Jeffrey again. “But I really like them.”
“Yeah, well, no water, no dessert, no nothing for you till you hand them over to me.”
“Jeez, Dad.” A different voice, not so deep, softer. This had to be May, unless Charlene liked to call her husband “Dad,” which seemed unlikely. I whispered to Lawrence, “The daughter, Jeffrey’s mom.”
May said, “What’s the big deal about a couple of little figures? So what if they’re black? They’re just-”
“As long as he’s…my roof, he’s going to live by my rules, and that…for you, too. Am I gonna have to take…belt to ya?”
“It’s…fucking nigger’s fault.”
Wendell or Dougie.
“…go back and kick his black ass…”
Lawrence didn’t flinch, just kept listening.
“No,” said Timmy. “We got more important things…do.”
“It’s not right, him gettin’ away with that. My neck’s still hurtin’.”
“Yeah.” The other brother. “And my back, I think it might be broken or something.”

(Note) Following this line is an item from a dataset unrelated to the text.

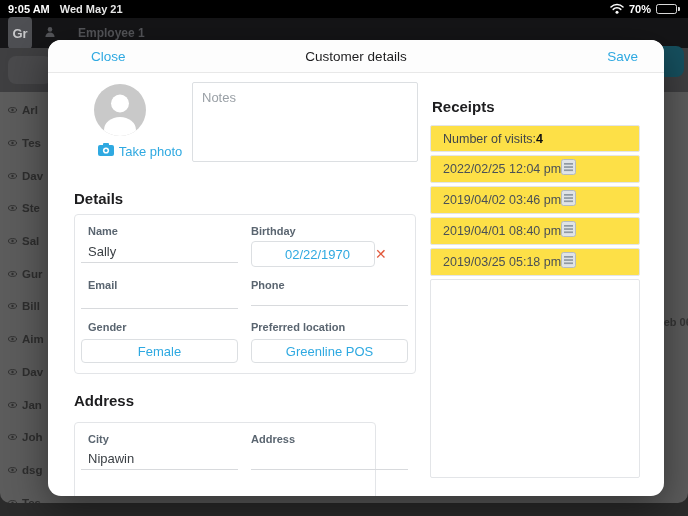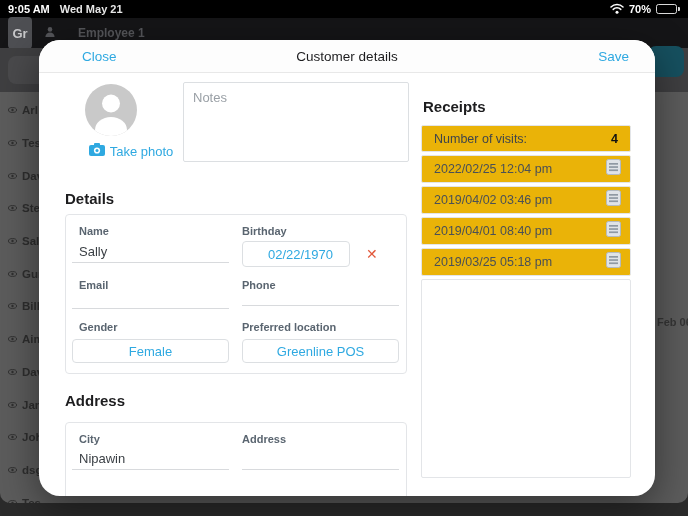"Close" .modal { border-radius: 21px -> 13px; left: 39px -> 48px }
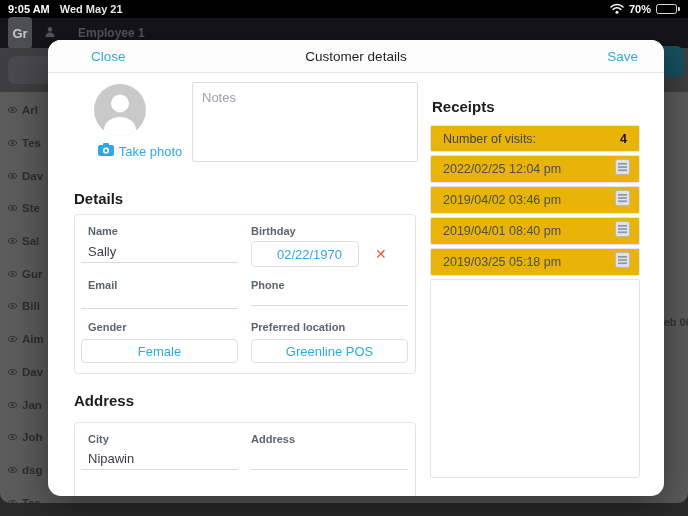"Number of visits:" .r-box { background: #eab308 -> #fde047; justify-content: space-between -> none }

“If your back was broken, you wouldn’t be standing there.” Timmy.
“You shoulda seen it,” Jeffrey said. “He had both of them on the ground in like seconds.” I thought I could detect a hint of admiration coming through.
Then some shouting. “Sorry,” Jeffrey said.
“It was wrong, what he did.” Another woman, but not May. Charlene. “You can’t tell my boys they can’t make this right. It’s their pride.”
A bang. Someone bringing a fist down on a table, maybe. “Not now!” Timmy, for sure.
I whispered to Lawrence, “You’re always causing trouble. I thought it was just me.” Lawrence waved at me to shut up.
“Put him to bed,” Timmy said. “Little shit’s gonna learn…for…all…”
Lawrence fiddled with his settings. We were losing the conversation. “Dog’s on the move,” Lawrence said. “Come on, boy, go back to the kitchen. Shit!”
The voices largely faded away. The little bit we were getting, I guessed, was from the shotgun mike in my hand.
For the next five minutes we got little more than the sounds of a dog patting around the house, a voice occasionally coming in, then fading out. We each had one ear covered with a headphone, the other exposed so we could talk more easily to one another.
“This is hopeless,” Lawrence said. “We’re going to have to come up with another plan.”
“Like what? Wanna say sorry to the boys with a delivery of Big Macs, you can sneak some bugs into the special sauce?”
Lawrence looked pissed and frustrated. And then, from the headphones, clear as a bell:
“I’m gonna head out to the barn.” Wendell, I thought. “I could use a hand.”
“Yeah,” said Timmy.
The dog had returned to the kitchen, and was, I suspected, curled up again on the rug. I was steadying the shotgun mike, about to slip the other half of the headphones into place, when I heard some rustling behind me.
“Lawrence,” I said.
A few feet off, something bumping into branches. I set the shotgun mike onto the forest floor and reached slowly into my inside jacket pocket, where I’d tucked the can of bear spray Dad had found in Leonard Colebert’s backpack.
“There’s something out there,” I whispered. I was holding my breath, and I was betting Lawrence was, too. More rustling in the trees, about fifteen yards off to the left, it sounded like. The idea of encountering the bear in the daytime was scary enough. But the thought of running into him at night, that was truly terrifying.